Reproduce everything in the forum thread from "This!! I can" down to "happy now either.", switching every "happy" to "content".

▶ SOURCE EXTRACT

= = = = =

Vandalising the garden? sheesh. He's card carrying love, you are so best off out of it.

magickcat · 06/04/2011 19:03

I second getting the Lundy Bancroft book. Seriously, that book changed my life. I felt that I was overreacting to my x-h as he was very good at confusing me, causing me to doubt myself and creating a big foggy mess!! That book blew away the fog and confusion and it helped me to see clearly for the first time in years. I guarantee you will recognise your h in there.

You have tried more times than he deserves and you can at least know that you did everything you could. He WILL NOT change. You know you are strong enough to walk away. Your happiness is important to your kids and seeing Mummy happy instead of being downtrodden and emotionally abused is the biggest gift you can give them.

Make your exit plan and take that final step towards reclaiming your life! You will never regret it.

PeepToes · 06/04/2011 21:08

HerHissyness what's "card carrying"? Do you mean mental?!
Yes I totally agree and I've actually got the Lundy Bancroft book, so I shall re-read it.
Had a crap day of acopia and getting irritated by the kids, weeping and shouting. I never saw my own Mother cry until I was an adult so am very conscious of the affect on them, but still cried. Feel pathetic and annoyed with myself.
Planning to get to my other house after the weekend.

OP posts:
HerHissyness · 06/04/2011 21:19

Yes, I mean card carrying, off his head, world of his own, manipulative control freak.

My OH was like this, still is if I let him. when he was away, I'd text him as I was leaving the house, oh, I'm off out with friend, back later. He'd never fail to blow up about it. I would reply, well if you were asked you would always know where I am. He expected me to ask his permission. I knew if I did, he may not always give it, or he'd make a comment to kill the idea/fun in it.

This was the thing for him apparently, what if someone said they'd seen me go out, and did he know where I was going and with whom? Yes, in Eygpt they really WOULD comment about the comings and goings of one's 'DW'. And YES he would be within his supposed egyptian rights to kick off about it. Kick off can be taken literally in that phrase too.

You may cry now Peeptoes, but that can't last forever. You have all the tools and plans to get out, you are sad for what might have been. It IS sad, it's so pointless, so tragic, but unacceptable. You know you need better than that for your life, you know you'll have it.

I've had a shit day too, it's one of those days I think. HUGS love, not long to go now.

hairylights · 06/04/2011 21:34

He says I am selfish putting my happiness before my family, but surely having miserable parents is more destructive to kids in the long term?

This!! I can tell you from personal experience that in an abusive situation like the one you are in, I is definitely not better to stay together "for the children"

RingEir · 06/04/2011 21:52

You are not happy.
He is not happy - although he should be falling on his knees with gratitude that you have come back.
You don't love him.
He doesn't love you.
And no matter how upset the kids were by you moving out, I can't imagine they are happy now either.
It's not selfishness, for the good of everyone I think you need to move on from this toxic situation.

FabbyChic · 06/04/2011 22:08

Why be with someone you clearly don't like let alone love? Children do adapt and they will, takes time, nothing every happens over night.

However you do have to address your finances and you do have to be able to stand on your own two feet without financial assistance from others.

If you want to be counted as an adult you have to act like one and that means it's just you and the kids, not you, the kids and what your parents can do for you.

amicable · 06/04/2011 22:37

For the sake of the kids... leave

Good luck x

magickcat · 06/04/2011 23:52

You are not pathetic at all, please don't be annoyed with yourself. You are only human and dealing a huge amount of pressure and stress atm. My dd has seen me cry loads of times! Give yourself a big hug and def re-read the book. As soon as you get some space you will be able to breathe again. Just keep focusing on being free with your lovely dc's. You will be happy again I promise.

= = = = =

▶ EXTRACTED RECORDS
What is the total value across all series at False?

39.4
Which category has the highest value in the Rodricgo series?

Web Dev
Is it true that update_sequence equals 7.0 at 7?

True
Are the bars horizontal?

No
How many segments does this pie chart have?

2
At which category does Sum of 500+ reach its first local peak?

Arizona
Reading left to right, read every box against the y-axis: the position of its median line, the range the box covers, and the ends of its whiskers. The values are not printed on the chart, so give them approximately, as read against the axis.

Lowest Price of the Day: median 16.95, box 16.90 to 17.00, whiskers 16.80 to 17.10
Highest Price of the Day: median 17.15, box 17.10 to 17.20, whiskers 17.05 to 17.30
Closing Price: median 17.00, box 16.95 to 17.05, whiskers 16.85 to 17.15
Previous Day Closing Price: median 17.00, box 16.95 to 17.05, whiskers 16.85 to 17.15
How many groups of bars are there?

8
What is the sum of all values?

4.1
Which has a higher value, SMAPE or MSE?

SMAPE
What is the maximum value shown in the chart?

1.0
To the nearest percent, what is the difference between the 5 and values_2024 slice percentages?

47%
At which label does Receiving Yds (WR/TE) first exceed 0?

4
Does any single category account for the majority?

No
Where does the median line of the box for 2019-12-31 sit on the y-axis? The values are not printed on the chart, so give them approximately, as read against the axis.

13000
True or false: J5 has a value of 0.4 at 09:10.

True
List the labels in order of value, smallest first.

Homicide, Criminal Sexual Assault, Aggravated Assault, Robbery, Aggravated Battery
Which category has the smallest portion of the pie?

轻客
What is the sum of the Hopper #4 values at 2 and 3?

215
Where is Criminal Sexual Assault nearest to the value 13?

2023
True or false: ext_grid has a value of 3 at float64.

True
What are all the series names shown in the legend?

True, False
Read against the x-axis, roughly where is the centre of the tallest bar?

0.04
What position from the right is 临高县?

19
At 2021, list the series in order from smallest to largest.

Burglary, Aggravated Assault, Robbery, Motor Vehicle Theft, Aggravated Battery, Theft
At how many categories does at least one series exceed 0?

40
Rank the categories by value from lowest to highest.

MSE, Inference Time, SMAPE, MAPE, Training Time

= = = = =

▶ OUTPUT FOR THIS EXERCISE
This!! I can tell you from personal experience that in an abusive situation like the one you are in, I is definitely not better to stay together "for the children"

RingEir · 06/04/2011 21:52

You are not content.
He is not content - although he should be falling on his knees with gratitude that you have come back.
You don't love him.
He doesn't love you.
And no matter how upset the kids were by you moving out, I can't imagine they are content now either.